Telomere and Genome Stability Group, The Cancer Research UK/Medical Research Council Gray Institute for Radiation Oncology and Biology, University of Oxford, Oxford, UK.
Nat Struct Mol Biol. 2010 Dec;17(12):1461-9. doi: 10.1038/nsmb.1943. Epub 2010 Nov 14.

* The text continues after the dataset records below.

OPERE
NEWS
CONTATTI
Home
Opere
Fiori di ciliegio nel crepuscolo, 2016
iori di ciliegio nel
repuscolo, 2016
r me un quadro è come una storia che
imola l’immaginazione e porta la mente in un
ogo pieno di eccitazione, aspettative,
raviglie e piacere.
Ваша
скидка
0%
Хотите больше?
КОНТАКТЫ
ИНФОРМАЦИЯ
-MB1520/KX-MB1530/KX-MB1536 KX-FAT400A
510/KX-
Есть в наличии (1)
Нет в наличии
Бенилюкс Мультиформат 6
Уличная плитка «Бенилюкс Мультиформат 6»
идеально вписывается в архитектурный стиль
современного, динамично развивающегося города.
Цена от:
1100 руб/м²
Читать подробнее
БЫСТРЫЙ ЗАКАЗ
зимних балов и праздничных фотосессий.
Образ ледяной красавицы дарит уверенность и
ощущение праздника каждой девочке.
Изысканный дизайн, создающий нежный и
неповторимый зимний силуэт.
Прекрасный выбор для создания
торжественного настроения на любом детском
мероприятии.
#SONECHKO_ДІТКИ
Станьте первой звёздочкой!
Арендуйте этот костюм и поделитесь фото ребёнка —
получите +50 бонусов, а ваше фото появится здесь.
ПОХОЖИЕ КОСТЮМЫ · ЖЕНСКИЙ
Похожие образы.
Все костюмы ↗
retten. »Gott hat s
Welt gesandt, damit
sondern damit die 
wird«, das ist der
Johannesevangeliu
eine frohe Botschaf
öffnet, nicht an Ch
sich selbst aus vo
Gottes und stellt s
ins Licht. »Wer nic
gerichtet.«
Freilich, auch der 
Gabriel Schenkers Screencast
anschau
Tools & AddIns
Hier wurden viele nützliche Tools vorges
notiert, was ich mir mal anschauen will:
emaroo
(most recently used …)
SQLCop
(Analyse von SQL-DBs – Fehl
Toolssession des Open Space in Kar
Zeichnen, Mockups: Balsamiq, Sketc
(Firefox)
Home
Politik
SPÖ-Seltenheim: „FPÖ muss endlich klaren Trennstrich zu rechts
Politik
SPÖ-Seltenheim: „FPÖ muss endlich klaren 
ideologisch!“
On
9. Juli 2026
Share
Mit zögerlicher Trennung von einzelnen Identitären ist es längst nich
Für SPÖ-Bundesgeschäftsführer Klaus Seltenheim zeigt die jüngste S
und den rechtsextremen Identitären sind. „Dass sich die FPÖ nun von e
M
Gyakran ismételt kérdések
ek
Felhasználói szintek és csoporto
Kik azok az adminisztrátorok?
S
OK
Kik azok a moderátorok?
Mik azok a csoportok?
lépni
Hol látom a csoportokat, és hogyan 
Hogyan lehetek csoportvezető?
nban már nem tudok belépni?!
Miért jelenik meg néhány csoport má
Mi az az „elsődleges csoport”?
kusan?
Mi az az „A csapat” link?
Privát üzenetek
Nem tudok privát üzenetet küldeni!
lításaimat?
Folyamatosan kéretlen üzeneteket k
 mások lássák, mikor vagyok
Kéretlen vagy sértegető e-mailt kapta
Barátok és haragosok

The tumor suppressor protein BRCA2 is a key component of the homologous recombination pathway of DNA repair, acting as the loader of RAD51 recombinase at sites of double-strand breaks. Here we show that BRCA2 associates with telomeres during the S and G2 phases of the cell cycle and facilitates the loading of RAD51 onto telomeres. Conditional deletion of Brca2 and inhibition of Rad51 in mouse embryonic fibroblasts (MEFs), but not inactivation of Brca1, led to shortening of telomeres and accumulation of fragmented telomeric signals--a hallmark of telomere fragility that is associated with replication defects. These findings suggest that BRCA2-mediated homologous recombination reactions contribute to the maintenance of telomere length by facilitating telomere replication and imply that BRCA2 has an essential role in maintaining telomere integrity during unchallenged cell proliferation. Mouse mammary tumors that lacked Brca2 accumulated telomere dysfunction-induced foci. Human breast tumors in which BRCA2 was mutated had shorter telomeres than those in which BRCA1 was mutated, suggesting that the genomic instability in BRCA2-deficient tumors was due in part to telomere dysfunction.
肿瘤抑制蛋白 BRCA2 是 DNA 修复同源重组途径的关键组成部分,作为 RAD51 重组酶在双链断裂部位的加载器。在这里,我们表明 BRCA2 在细胞周期的 S 和 G2 期与端粒结合,并促进 RAD51 加载到端粒上。在小鼠胚胎成纤维细胞(MEFs)中条件性删除 Brca2 和抑制 Rad51,但不使 Brca1 失活,导致端粒缩短和碎片化端粒信号的积累——这是与复制缺陷相关的端粒脆弱性的标志。这些发现表明,BRCA2 介导的同源重组反应通过促进端粒复制有助于维持端粒长度,并暗示 BRCA2 在未受挑战的细胞增殖过程中端粒完整性的维持中起着至关重要的作用。缺乏 Brca2 的小鼠乳腺肿瘤积累了端粒功能障碍诱导的焦点。与 BRCA1 突变的人类乳腺癌相比,BRCA2 突变的肿瘤具有更短的端粒,这表明 BRCA2 缺陷型肿瘤中的基因组不稳定性部分归因于端粒功能障碍。